** TASK TO CARRY OUT **
Would you return the data below exactly as it stands, with every picture left out?

Saved entries:
+ + + + +
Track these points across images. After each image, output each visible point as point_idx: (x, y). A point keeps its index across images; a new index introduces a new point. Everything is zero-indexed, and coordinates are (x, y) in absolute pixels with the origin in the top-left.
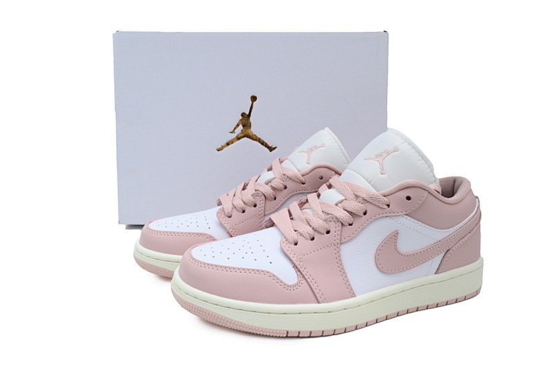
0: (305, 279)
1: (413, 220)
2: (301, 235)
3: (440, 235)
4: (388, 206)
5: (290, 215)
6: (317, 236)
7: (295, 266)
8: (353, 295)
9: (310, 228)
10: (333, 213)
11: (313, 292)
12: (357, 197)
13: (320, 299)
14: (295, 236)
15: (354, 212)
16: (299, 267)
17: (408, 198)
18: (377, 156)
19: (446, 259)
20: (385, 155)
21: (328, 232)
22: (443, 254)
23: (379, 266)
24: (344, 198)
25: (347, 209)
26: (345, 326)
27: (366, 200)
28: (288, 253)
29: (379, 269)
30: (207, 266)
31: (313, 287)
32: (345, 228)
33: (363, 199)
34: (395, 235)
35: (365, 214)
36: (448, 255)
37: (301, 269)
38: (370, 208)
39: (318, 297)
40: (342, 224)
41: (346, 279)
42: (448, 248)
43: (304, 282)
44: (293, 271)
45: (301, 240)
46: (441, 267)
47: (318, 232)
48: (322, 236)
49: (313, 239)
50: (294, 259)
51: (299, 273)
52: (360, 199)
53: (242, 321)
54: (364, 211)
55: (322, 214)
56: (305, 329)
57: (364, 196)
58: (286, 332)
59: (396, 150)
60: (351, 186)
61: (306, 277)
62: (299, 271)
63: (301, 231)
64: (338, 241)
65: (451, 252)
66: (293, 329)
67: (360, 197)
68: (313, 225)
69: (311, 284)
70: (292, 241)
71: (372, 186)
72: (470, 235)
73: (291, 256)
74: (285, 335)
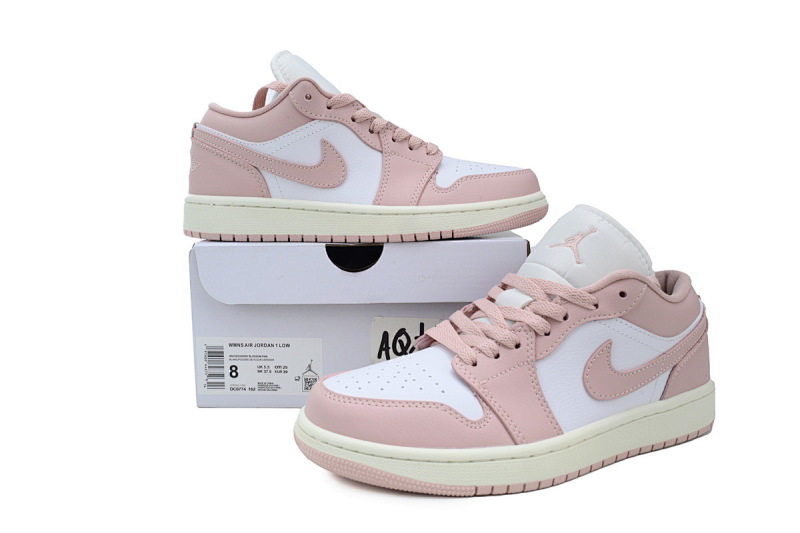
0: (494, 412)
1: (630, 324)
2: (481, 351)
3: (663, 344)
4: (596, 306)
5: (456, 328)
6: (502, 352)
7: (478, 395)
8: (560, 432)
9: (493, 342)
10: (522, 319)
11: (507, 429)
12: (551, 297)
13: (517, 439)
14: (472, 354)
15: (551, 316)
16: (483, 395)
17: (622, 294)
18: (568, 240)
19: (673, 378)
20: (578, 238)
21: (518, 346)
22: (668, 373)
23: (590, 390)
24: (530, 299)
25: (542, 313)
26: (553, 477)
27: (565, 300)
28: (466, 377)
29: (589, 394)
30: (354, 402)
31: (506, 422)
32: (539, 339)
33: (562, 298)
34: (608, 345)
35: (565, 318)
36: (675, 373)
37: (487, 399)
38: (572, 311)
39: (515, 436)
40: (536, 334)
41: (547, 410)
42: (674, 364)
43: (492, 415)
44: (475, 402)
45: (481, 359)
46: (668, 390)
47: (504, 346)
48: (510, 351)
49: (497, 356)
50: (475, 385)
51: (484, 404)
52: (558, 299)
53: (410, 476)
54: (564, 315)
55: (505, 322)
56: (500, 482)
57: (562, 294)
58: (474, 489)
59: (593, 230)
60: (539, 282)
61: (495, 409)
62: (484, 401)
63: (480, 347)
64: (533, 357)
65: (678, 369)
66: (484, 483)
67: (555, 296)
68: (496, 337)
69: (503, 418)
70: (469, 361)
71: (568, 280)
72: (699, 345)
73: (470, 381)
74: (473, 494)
+ + + + +
** REPLY TO THE EXERCISE **
Track these points across images. After each image, output each visible point as point_idx: (x, y). A point keeps its index across images; a new index introduces a new point. Everything is zero-indexed, and coordinates are (x, y) in absolute pixels with the origin in the top-left.
0: (305, 279)
1: (413, 220)
2: (301, 235)
3: (440, 235)
4: (388, 206)
5: (290, 215)
6: (317, 236)
7: (295, 266)
8: (353, 295)
9: (310, 228)
10: (333, 213)
11: (313, 292)
12: (357, 197)
13: (320, 299)
14: (295, 236)
15: (354, 212)
16: (299, 267)
17: (408, 198)
18: (377, 156)
19: (446, 259)
20: (385, 155)
21: (328, 232)
22: (443, 254)
23: (379, 266)
24: (344, 198)
25: (347, 209)
26: (345, 326)
27: (366, 200)
28: (288, 253)
29: (379, 269)
30: (207, 266)
31: (313, 287)
32: (345, 228)
33: (363, 199)
34: (395, 235)
35: (365, 214)
36: (448, 255)
37: (301, 269)
38: (370, 208)
39: (318, 297)
40: (342, 224)
41: (346, 279)
42: (448, 248)
43: (304, 282)
44: (293, 271)
45: (301, 240)
46: (441, 267)
47: (318, 232)
48: (322, 236)
49: (313, 239)
50: (294, 259)
51: (299, 273)
52: (360, 199)
53: (242, 321)
54: (364, 211)
55: (322, 214)
56: (305, 329)
57: (364, 196)
58: (286, 332)
59: (396, 150)
60: (351, 186)
61: (306, 277)
62: (299, 271)
63: (301, 231)
64: (338, 241)
65: (451, 252)
66: (293, 329)
67: (360, 197)
68: (313, 225)
69: (311, 284)
70: (292, 241)
71: (372, 186)
72: (470, 235)
73: (291, 256)
74: (285, 335)
0: (494, 412)
1: (630, 324)
2: (481, 351)
3: (663, 344)
4: (596, 306)
5: (456, 328)
6: (502, 352)
7: (478, 395)
8: (560, 432)
9: (493, 342)
10: (522, 319)
11: (507, 429)
12: (551, 297)
13: (517, 439)
14: (472, 354)
15: (551, 316)
16: (483, 395)
17: (622, 294)
18: (568, 240)
19: (673, 378)
20: (578, 238)
21: (518, 346)
22: (668, 373)
23: (590, 390)
24: (530, 299)
25: (542, 313)
26: (553, 477)
27: (565, 300)
28: (466, 377)
29: (589, 394)
30: (354, 402)
31: (506, 422)
32: (539, 339)
33: (562, 298)
34: (608, 345)
35: (565, 318)
36: (675, 373)
37: (487, 399)
38: (572, 311)
39: (515, 436)
40: (536, 334)
41: (547, 410)
42: (674, 364)
43: (492, 415)
44: (475, 402)
45: (481, 359)
46: (668, 390)
47: (504, 346)
48: (510, 351)
49: (497, 356)
50: (475, 385)
51: (484, 404)
52: (558, 299)
53: (410, 476)
54: (564, 315)
55: (505, 322)
56: (500, 482)
57: (562, 294)
58: (474, 489)
59: (593, 230)
60: (539, 282)
61: (495, 409)
62: (484, 401)
63: (480, 347)
64: (533, 357)
65: (678, 369)
66: (484, 483)
67: (555, 296)
68: (496, 337)
69: (503, 418)
70: (469, 361)
71: (568, 280)
72: (699, 345)
73: (470, 381)
74: (473, 494)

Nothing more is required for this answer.